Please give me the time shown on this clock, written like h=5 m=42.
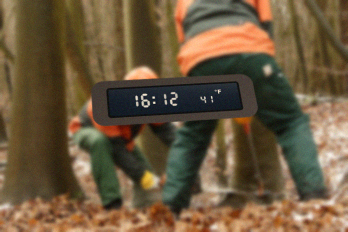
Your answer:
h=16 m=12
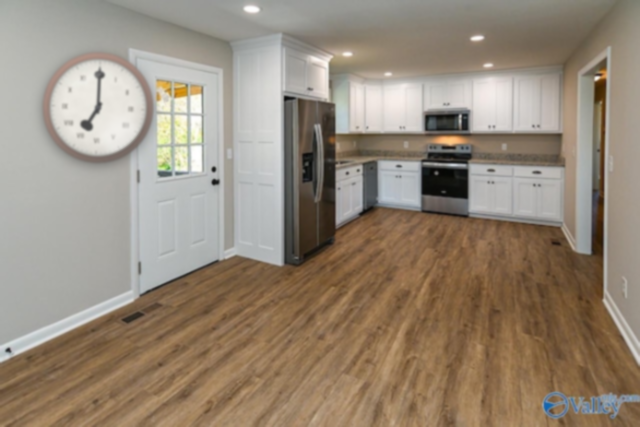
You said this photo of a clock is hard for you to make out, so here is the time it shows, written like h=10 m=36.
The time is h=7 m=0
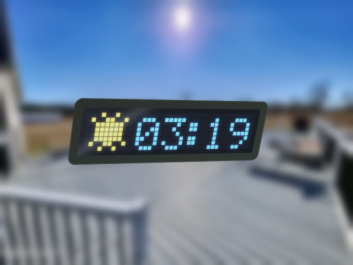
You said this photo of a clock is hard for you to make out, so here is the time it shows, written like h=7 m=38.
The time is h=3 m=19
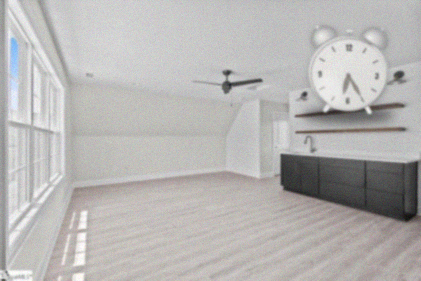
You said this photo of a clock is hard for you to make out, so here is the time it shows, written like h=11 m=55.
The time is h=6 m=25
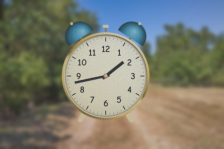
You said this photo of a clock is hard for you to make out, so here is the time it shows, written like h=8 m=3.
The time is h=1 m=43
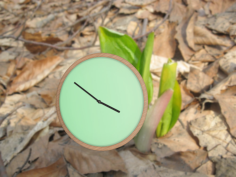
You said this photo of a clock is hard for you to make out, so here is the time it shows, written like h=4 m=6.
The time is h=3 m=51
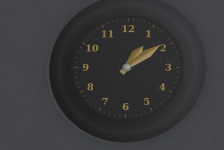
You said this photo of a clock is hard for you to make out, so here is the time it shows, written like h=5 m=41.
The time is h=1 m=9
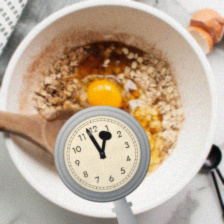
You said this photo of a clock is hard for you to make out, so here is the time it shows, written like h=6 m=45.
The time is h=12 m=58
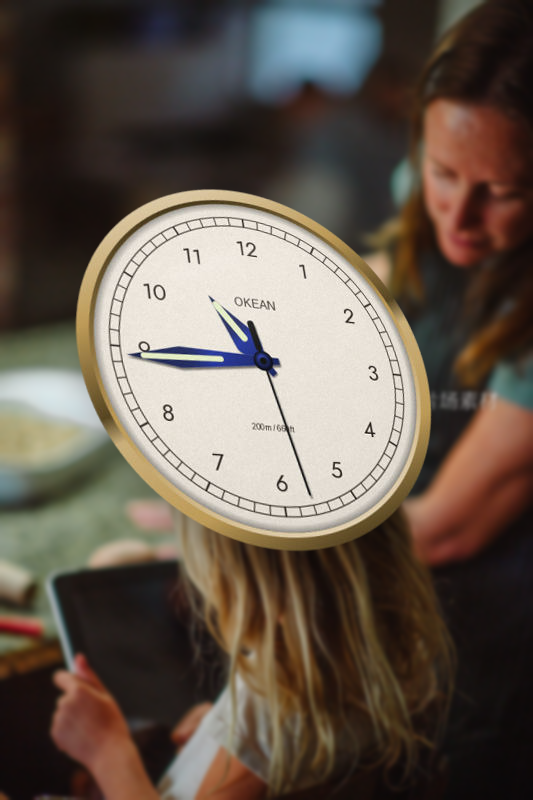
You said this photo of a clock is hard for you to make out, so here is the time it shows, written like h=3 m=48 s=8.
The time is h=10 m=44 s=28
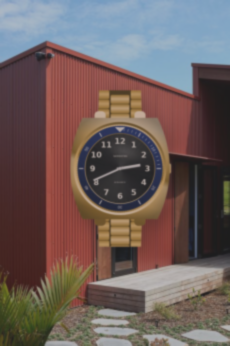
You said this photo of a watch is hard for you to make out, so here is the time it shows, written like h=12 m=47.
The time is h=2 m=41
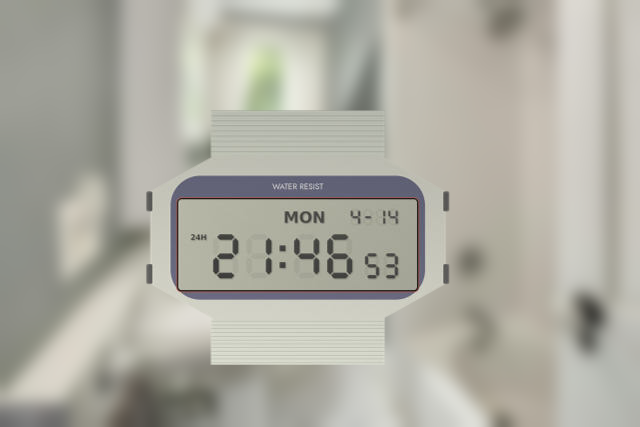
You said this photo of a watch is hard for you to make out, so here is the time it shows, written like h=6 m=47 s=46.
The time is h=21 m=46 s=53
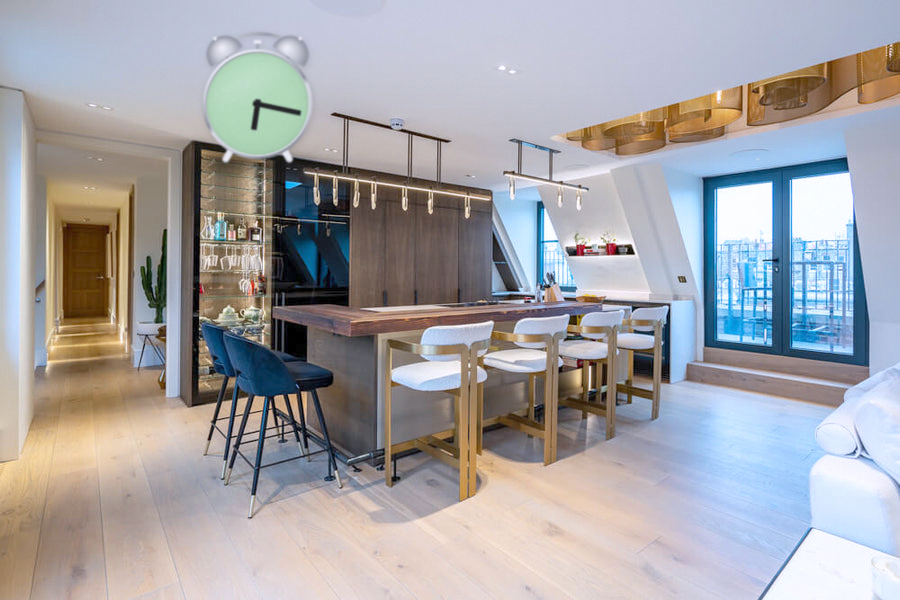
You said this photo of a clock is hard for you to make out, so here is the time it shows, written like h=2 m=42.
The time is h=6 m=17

━━━━━━

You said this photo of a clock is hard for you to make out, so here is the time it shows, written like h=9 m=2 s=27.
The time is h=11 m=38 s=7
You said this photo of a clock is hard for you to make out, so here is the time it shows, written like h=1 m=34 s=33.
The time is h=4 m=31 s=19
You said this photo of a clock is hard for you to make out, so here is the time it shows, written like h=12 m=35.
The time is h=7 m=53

━━━━━━

#### What to work on:
Can you output the lines starting at the one containing "like h=11 m=55." and ending at the one containing "The time is h=21 m=46 s=53" as a JSON list of strings, one string per line, skipping blank lines and leaving out the pictures?

#### Reply to the exercise:
[
  "You said this photo of a clock is hard for you to make out, so here is the time it shows, written like h=11 m=55.",
  "The time is h=6 m=25",
  "You said this photo of a clock is hard for you to make out, so here is the time it shows, written like h=8 m=3.",
  "The time is h=1 m=43",
  "You said this photo of a clock is hard for you to make out, so here is the time it shows, written like h=4 m=6.",
  "The time is h=3 m=51",
  "You said this photo of a clock is hard for you to make out, so here is the time it shows, written like h=5 m=41.",
  "The time is h=1 m=9",
  "You said this photo of a clock is hard for you to make out, so here is the time it shows, written like h=6 m=45.",
  "The time is h=12 m=58",
  "You said this photo of a clock is hard for you to make out, so here is the time it shows, written like h=3 m=48 s=8.",
  "The time is h=10 m=44 s=28",
  "You said this photo of a watch is hard for you to make out, so here is the time it shows, written like h=12 m=47.",
  "The time is h=2 m=41",
  "You said this photo of a watch is hard for you to make out, so here is the time it shows, written like h=6 m=47 s=46.",
  "The time is h=21 m=46 s=53"
]